This is an extension of my previous question, Application crash with no explanation.
I have a lot of crashes that are presumably caused by heap corruption on an application server. These crashes only occur in production; they cannot be reproduced in a test environment.
I'm looking for a way to track down these crashes.
Application Verifier was suggested, and it would be fine, but it's unusable with our production server. When we try to start it in production with application verifier, it becomes so slow that it's completely unusable, even though this is a fairly powerful server (64-bit application, 16 GB memory, 8 processors). Running it without application verifier, it only uses about 1 GB of memory and no more than 10-15% of any processor's cycles.

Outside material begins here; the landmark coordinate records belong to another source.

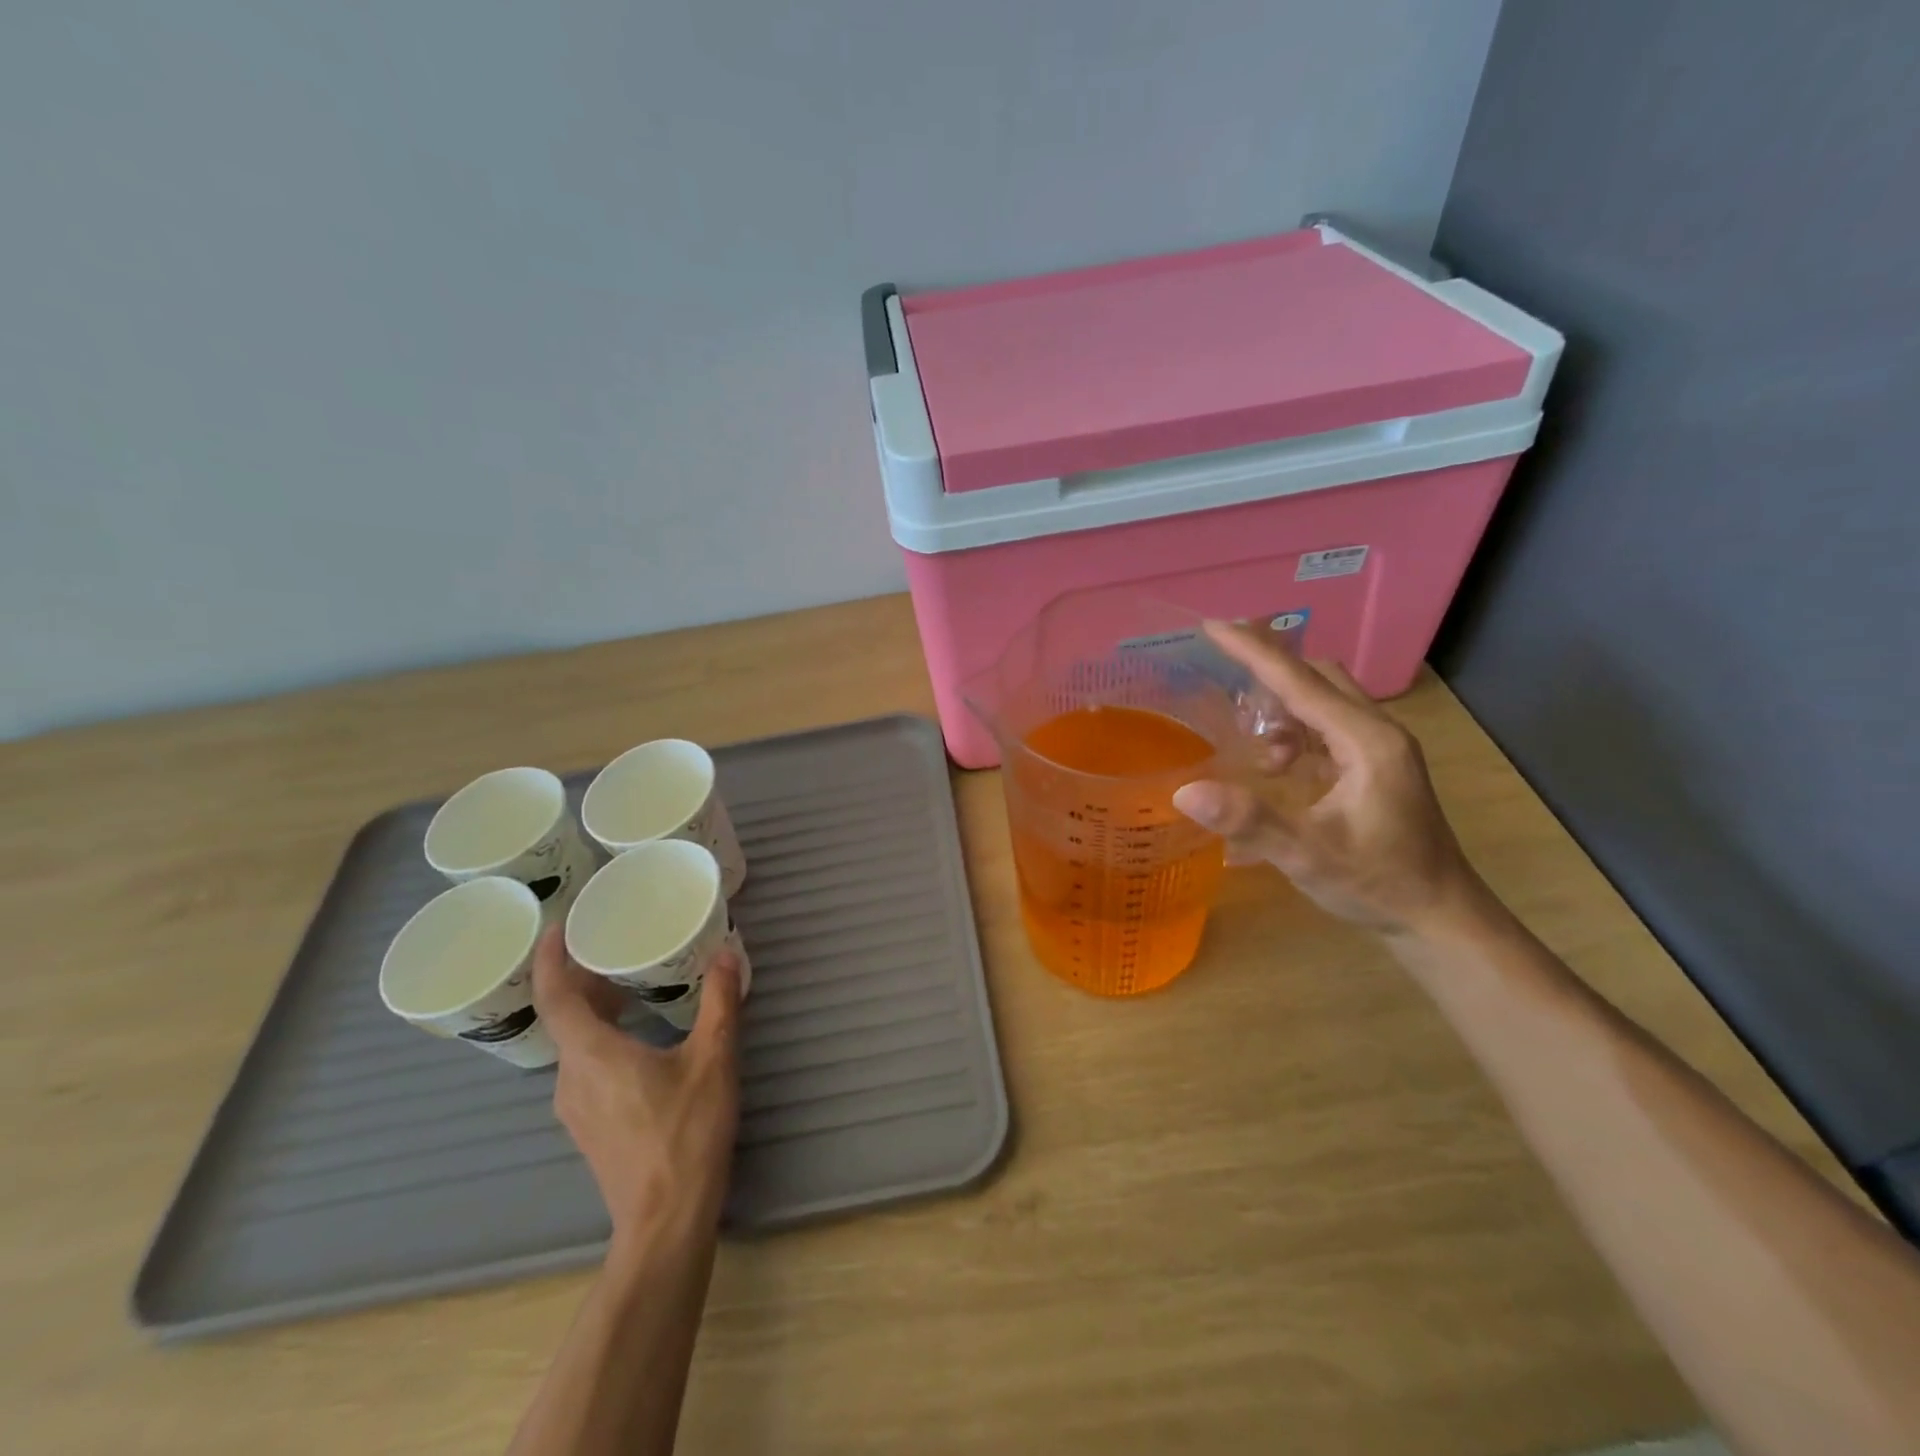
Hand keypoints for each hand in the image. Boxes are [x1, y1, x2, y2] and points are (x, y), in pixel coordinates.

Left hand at [532, 926, 742, 1247]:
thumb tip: (727, 953)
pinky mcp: (589, 1125)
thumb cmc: (687, 1133)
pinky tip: (642, 1037)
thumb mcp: (714, 1059)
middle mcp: (571, 1077)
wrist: (665, 1221)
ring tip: (633, 985)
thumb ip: (719, 1002)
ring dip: (597, 1009)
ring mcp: (575, 1107)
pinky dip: (604, 1038)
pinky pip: (586, 1066)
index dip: (549, 958)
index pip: (554, 995)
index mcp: (592, 1054)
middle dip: (585, 978)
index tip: (556, 924)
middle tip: (616, 945)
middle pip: (565, 1016)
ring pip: (576, 1044)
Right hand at [1173, 621, 1488, 935]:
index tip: (1212, 626)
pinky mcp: (1376, 766)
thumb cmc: (1378, 882)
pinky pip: (1328, 726)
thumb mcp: (1309, 854)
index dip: (1253, 651)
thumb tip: (1185, 791)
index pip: (1300, 681)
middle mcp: (1377, 732)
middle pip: (1317, 678)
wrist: (1439, 917)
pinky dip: (1296, 731)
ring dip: (1282, 708)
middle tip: (1221, 677)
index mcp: (1366, 741)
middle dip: (1269, 672)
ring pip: (1324, 701)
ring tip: (1252, 744)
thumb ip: (1250, 820)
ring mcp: (1380, 748)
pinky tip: (1277, 766)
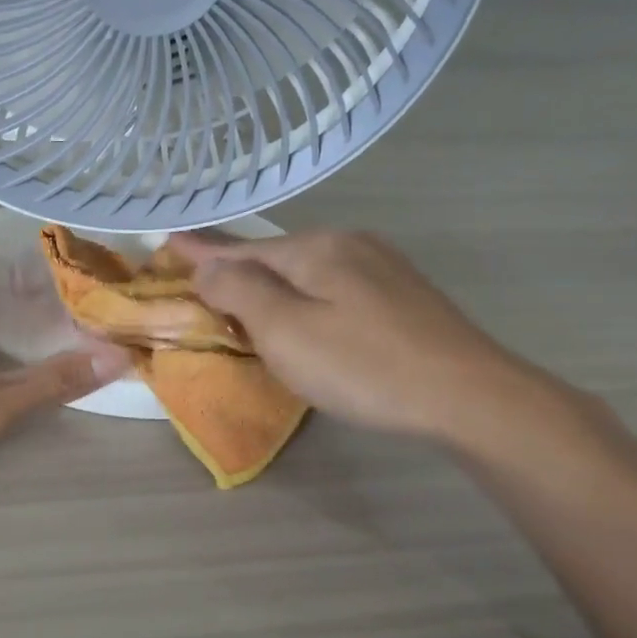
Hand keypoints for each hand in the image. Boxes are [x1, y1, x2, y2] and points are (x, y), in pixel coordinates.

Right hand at [166, 229, 531, 439]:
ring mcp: (382, 268)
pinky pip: (335, 288)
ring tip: (245, 303)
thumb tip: (208, 265)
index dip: (203, 252)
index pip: (243, 248)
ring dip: (272, 286)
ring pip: (308, 272)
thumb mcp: (286, 331)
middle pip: (276, 257)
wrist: (467, 395)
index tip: (169, 242)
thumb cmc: (363, 365)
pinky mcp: (403, 296)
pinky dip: (306, 298)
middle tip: (203, 283)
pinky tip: (307, 316)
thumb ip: (240, 292)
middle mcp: (349, 244)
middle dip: (238, 270)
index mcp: (316, 248)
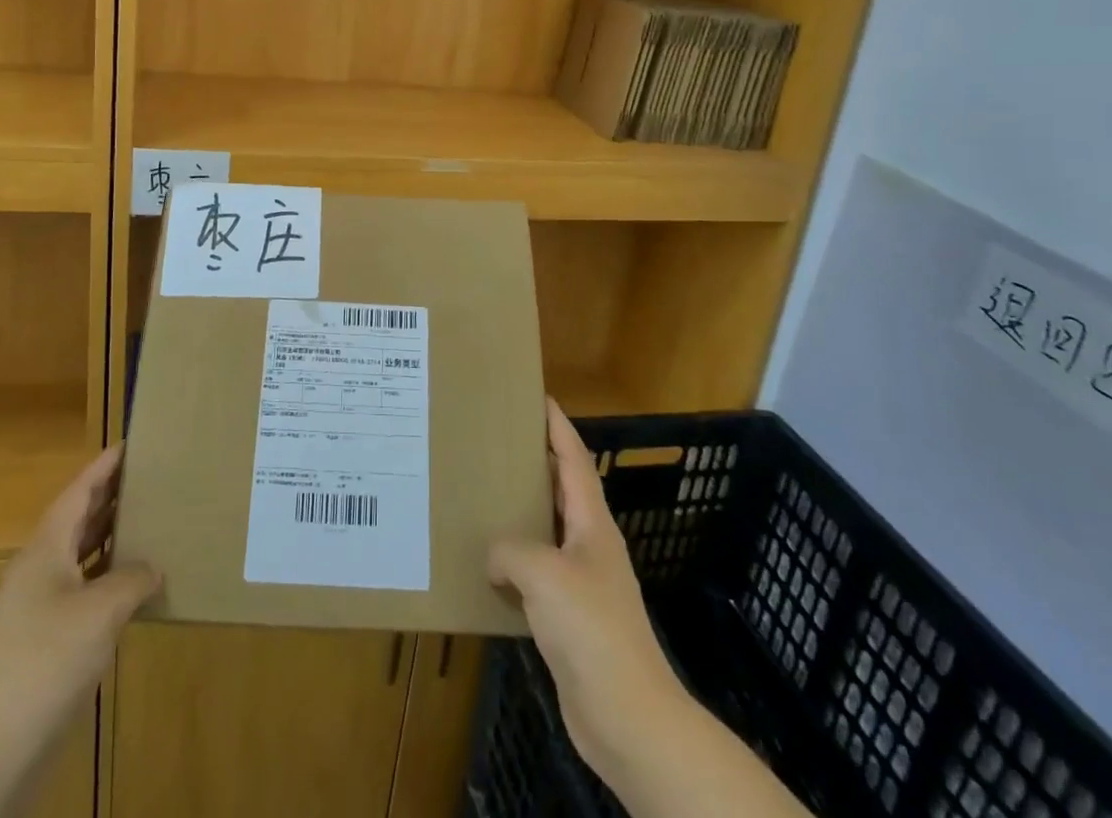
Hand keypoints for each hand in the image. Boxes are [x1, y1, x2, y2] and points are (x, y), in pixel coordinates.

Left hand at [0, 443, 160, 743]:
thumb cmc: (44, 660)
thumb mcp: (100, 612)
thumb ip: (132, 578)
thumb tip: (152, 567)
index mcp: (45, 549)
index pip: (78, 493)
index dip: (103, 468)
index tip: (130, 444)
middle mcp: (40, 570)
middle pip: (79, 520)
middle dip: (111, 498)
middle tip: (151, 477)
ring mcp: (40, 608)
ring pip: (82, 557)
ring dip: (112, 538)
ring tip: (151, 521)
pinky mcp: (46, 641)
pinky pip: (85, 591)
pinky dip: (110, 579)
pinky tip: (136, 587)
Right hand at [491, 402, 807, 817]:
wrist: (627, 716)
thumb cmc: (592, 629)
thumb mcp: (543, 573)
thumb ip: (510, 549)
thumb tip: (495, 556)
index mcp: (593, 523)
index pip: (575, 459)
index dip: (558, 426)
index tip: (538, 396)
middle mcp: (590, 545)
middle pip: (562, 489)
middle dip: (535, 462)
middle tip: (496, 440)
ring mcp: (582, 583)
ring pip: (547, 531)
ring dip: (521, 512)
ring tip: (484, 493)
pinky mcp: (570, 618)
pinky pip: (537, 573)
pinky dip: (514, 561)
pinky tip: (488, 563)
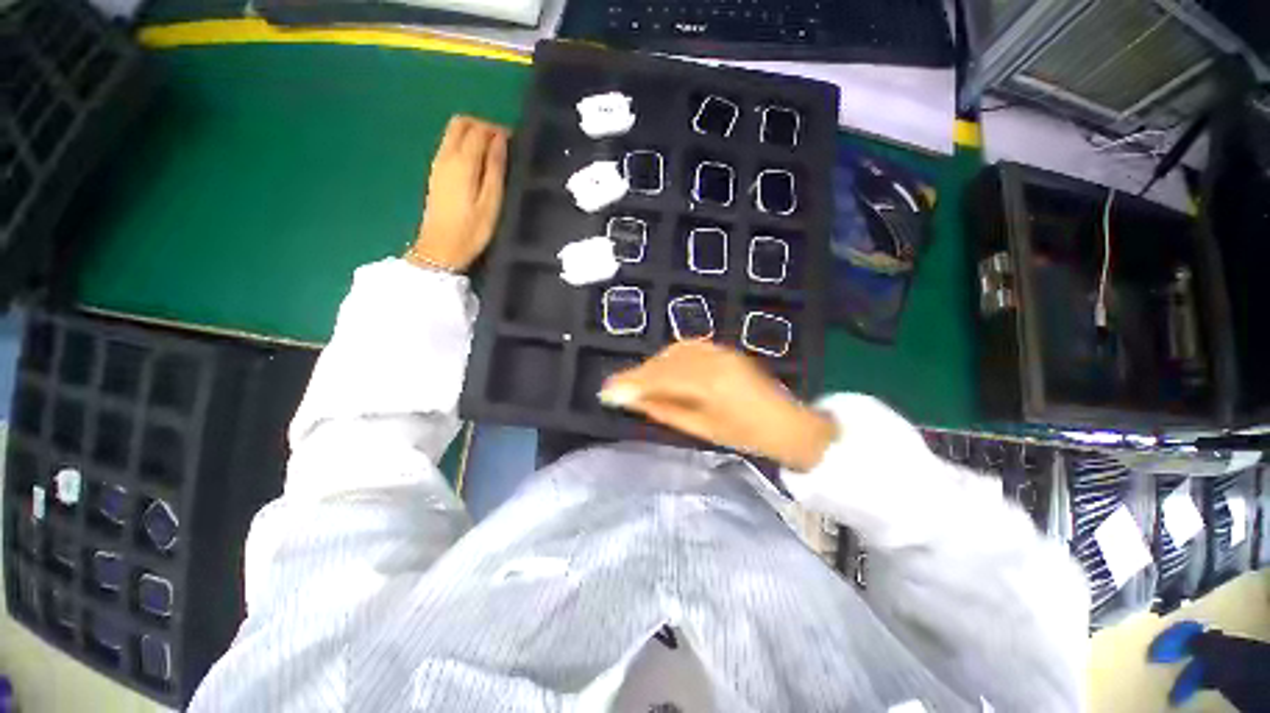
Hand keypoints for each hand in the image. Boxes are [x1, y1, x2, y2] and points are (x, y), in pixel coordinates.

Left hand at [408, 115, 509, 271]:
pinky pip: (449, 145)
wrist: (440, 249)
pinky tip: (479, 163)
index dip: (497, 130)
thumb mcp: (490, 202)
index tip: (515, 140)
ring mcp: (437, 163)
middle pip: (461, 123)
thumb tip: (500, 140)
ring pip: (453, 132)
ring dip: (473, 134)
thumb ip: (495, 169)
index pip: (479, 131)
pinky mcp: (435, 173)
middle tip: (502, 143)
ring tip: (493, 153)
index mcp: (462, 162)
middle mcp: (446, 156)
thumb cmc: (471, 230)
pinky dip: (465, 144)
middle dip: (482, 126)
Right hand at [599, 341, 837, 471]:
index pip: (659, 378)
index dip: (630, 384)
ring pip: (673, 352)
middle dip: (638, 375)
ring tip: (638, 382)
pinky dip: (668, 358)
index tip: (606, 391)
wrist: (786, 422)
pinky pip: (687, 349)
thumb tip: (634, 400)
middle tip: (619, 389)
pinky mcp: (723, 350)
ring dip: (652, 366)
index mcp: (708, 384)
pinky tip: (661, 370)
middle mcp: (712, 360)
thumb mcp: (702, 429)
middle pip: (663, 362)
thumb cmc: (746, 435)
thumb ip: (665, 410)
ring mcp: (719, 351)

Are there any other tools that will help find heap corruption, without adding a huge overhead?
Use the debug version of the Microsoft runtime libraries. Turn on red-zoning and get your heap automatically checked every 128 (say) heap operations by calling _CrtSetDbgFlag()
once during initialisation.
_CRTDBG_DELAY_FREE_MEM_DF
can be quite useful for finding memory-used-after-free bugs, but your heap size grows monitonically while using it.
Would there be any benefit in running it virtualized and taking scheduled snapshots, so that you hopefully can get a snapshot just a little before it actually crashes? Then take the pre-crash snapshot and start it in a lab environment. If you can get it to crash again there, restart the snapshot and start inspecting your server process.
Mudflap with GCC. It does code instrumentation for production code.
You have to compile your soft with -fmudflap
. It will check any wrong pointer access (heap/stack/static). It is designed to work for production code with a little slowdown (between x1.5 to x5). You can also disable check at read access for speedup.